Step 1: The setting.
Light of two frequencies $\nu_1$ and $\nu_2$ (with $\nu_1 > \nu_2$) hits the same metal and knocks out electrons. The largest kinetic energies in the two cases are in the ratio $1 : K$. We must find the threshold frequency $\nu_0$ of the metal.
Step 2: The photoelectric equation.
Einstein's rule says the maximum kinetic energy is the photon energy minus the energy needed to escape:
\[ K.E. = h(\nu - \nu_0) \]
Step 3: Write both cases.
\[ (K.E.)_1 = h(\nu_1 - \nu_0), \qquad (K.E.)_2 = h(\nu_2 - \nu_0) \]
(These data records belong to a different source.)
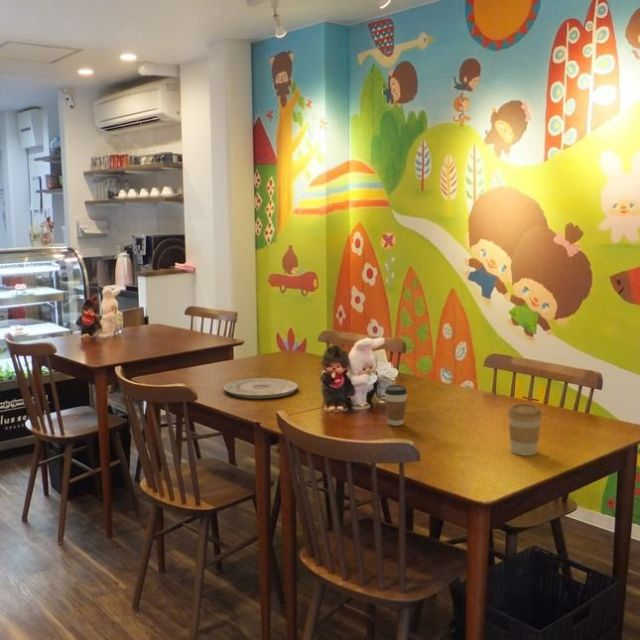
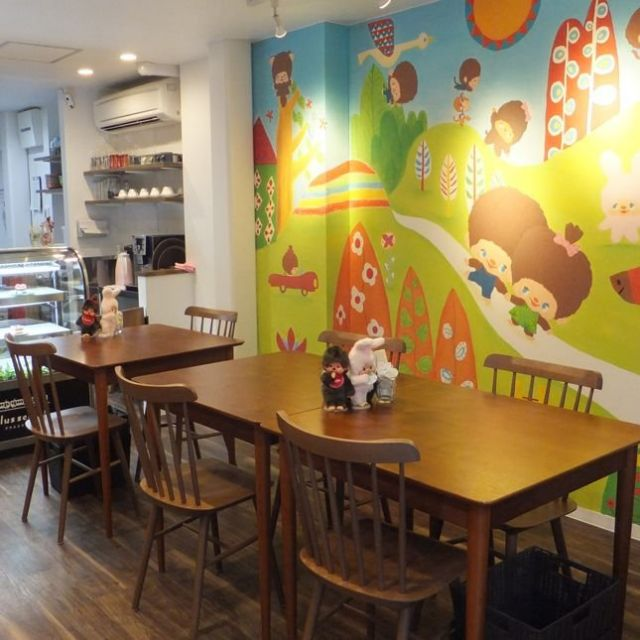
- coffee cup [506,402,543,457]
- coffee cup [383,384,408,427]
- plate [223,377,299,399]
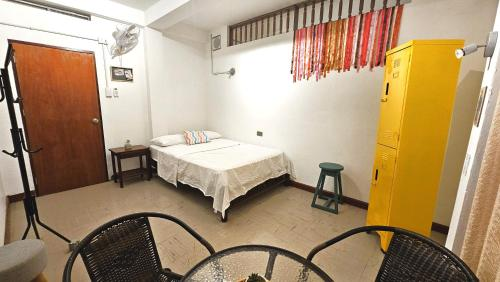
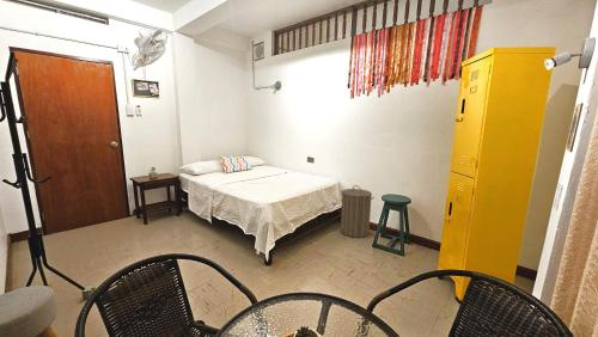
+ laundry hamper [340,184,376,239]
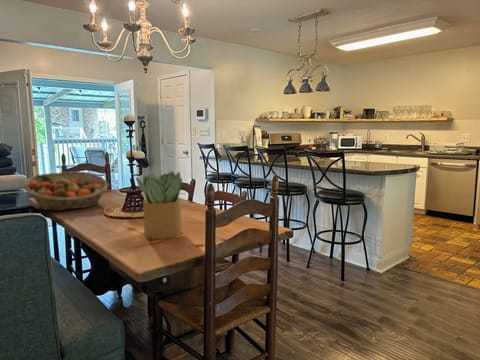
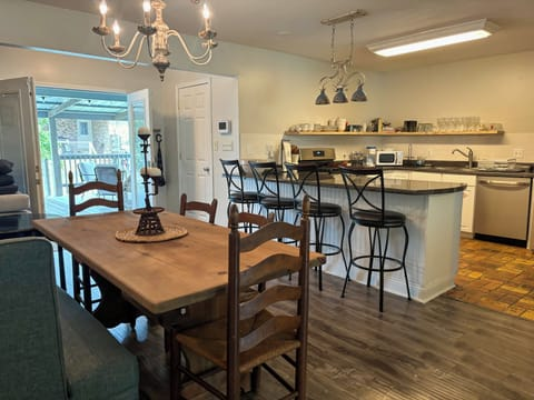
- potted plant [134,170,183,240]
- fruit basket [23,171,110,212]
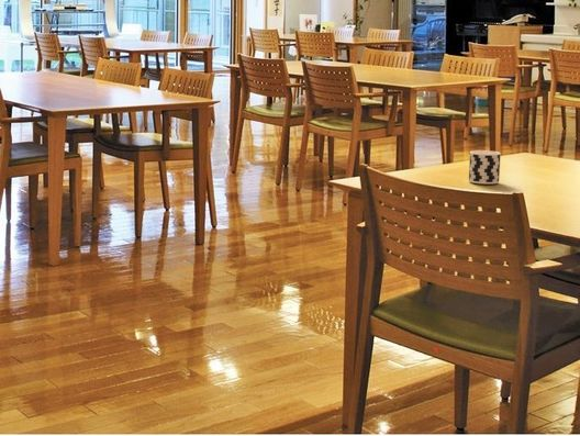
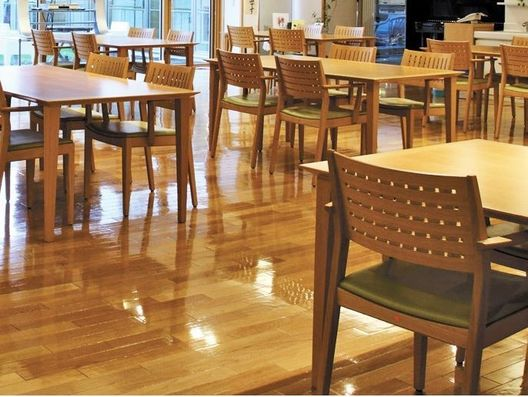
- cup [468,149,502,186]
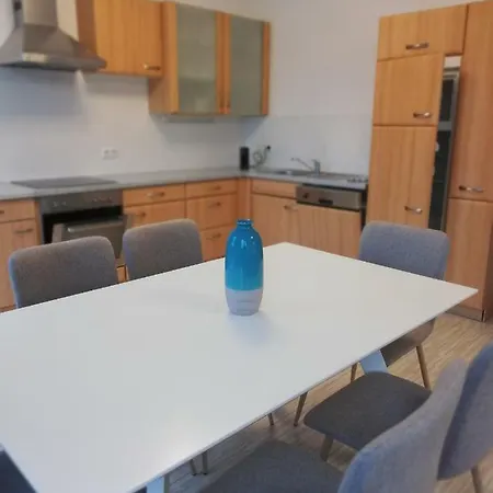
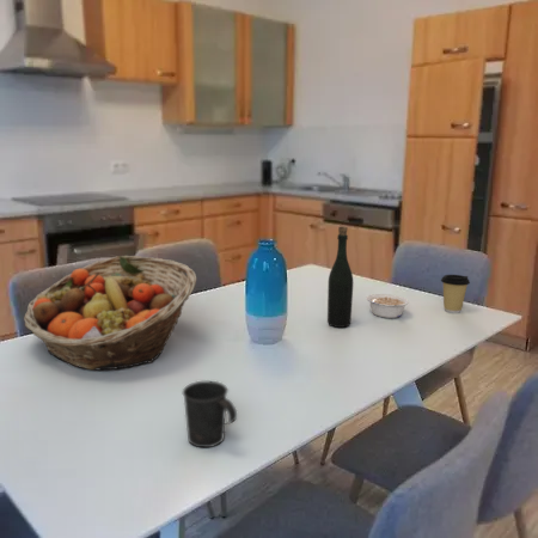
+ coffee cup [440,274,471,314]
+ mug [182,380,238,448]
+ bottle [326,225,354,329]
+ legume [366,293,410,319]
+ fruit basket [23,255,197,371]
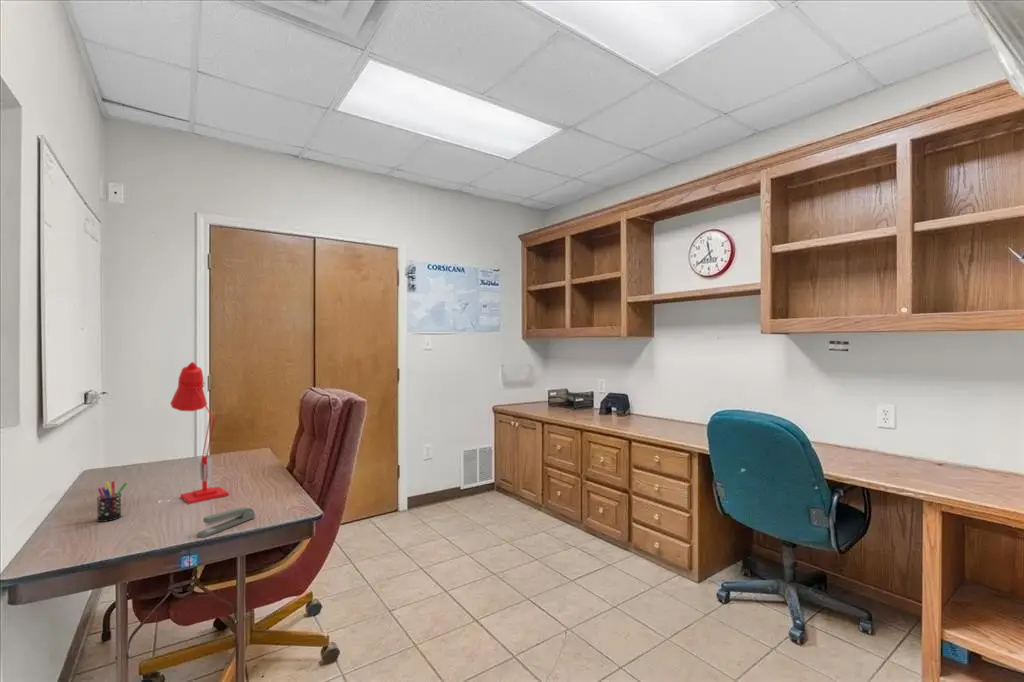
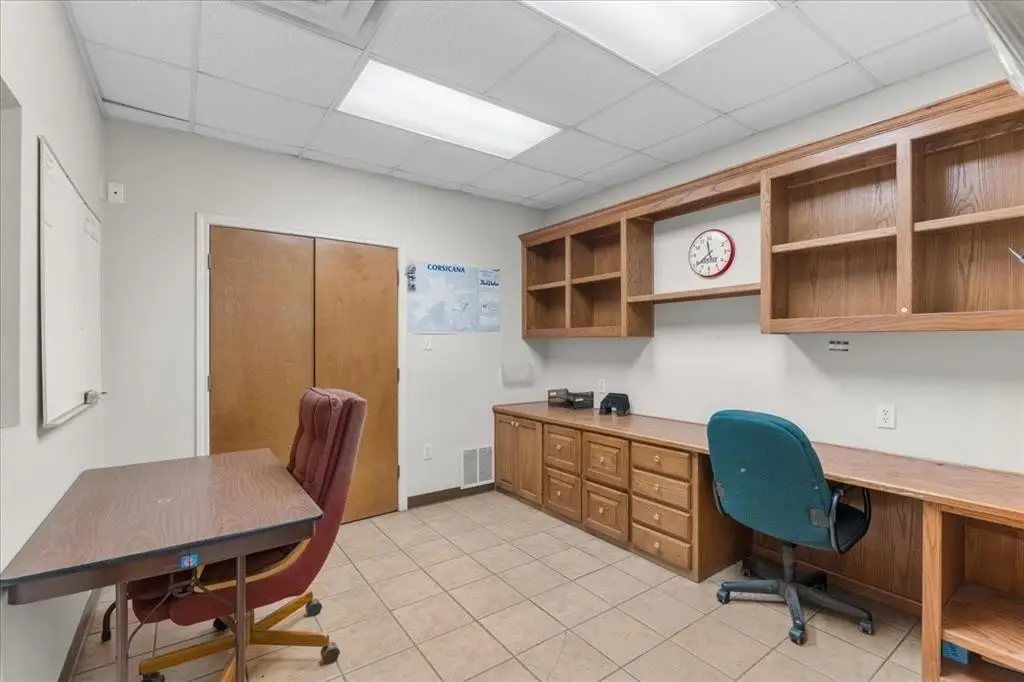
- desk lamp [169,361,230,505]
- pen holder [96,480,128,523]
- stapler [196,506,256,539]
Step 4: Use the given ratio.
The ratio is $1 : K$, so
\[ \frac{(K.E.)_1}{(K.E.)_2} = \frac{1}{K} \;\Rightarrow\; \frac{\nu_1 - \nu_0}{\nu_2 - \nu_0} = \frac{1}{K} \]
The $h$ cancels.
Step 5: Cross multiply and collect.
\[ K(\nu_1 - \nu_0) = \nu_2 - \nu_0 \]
\[ K\nu_1 - K\nu_0 = \nu_2 - \nu_0 \]
Bring the $\nu_0$ terms together:
\[ K\nu_1 - \nu_2 = K\nu_0 - \nu_0 = \nu_0(K - 1) \]
Step 6: Solve for the threshold.
\[ \nu_0 = \frac{K\nu_1 - \nu_2}{K - 1} \]
This is option (4).
\[ \boxed{\nu_0 = \frac{K\nu_1 - \nu_2}{K - 1}} \]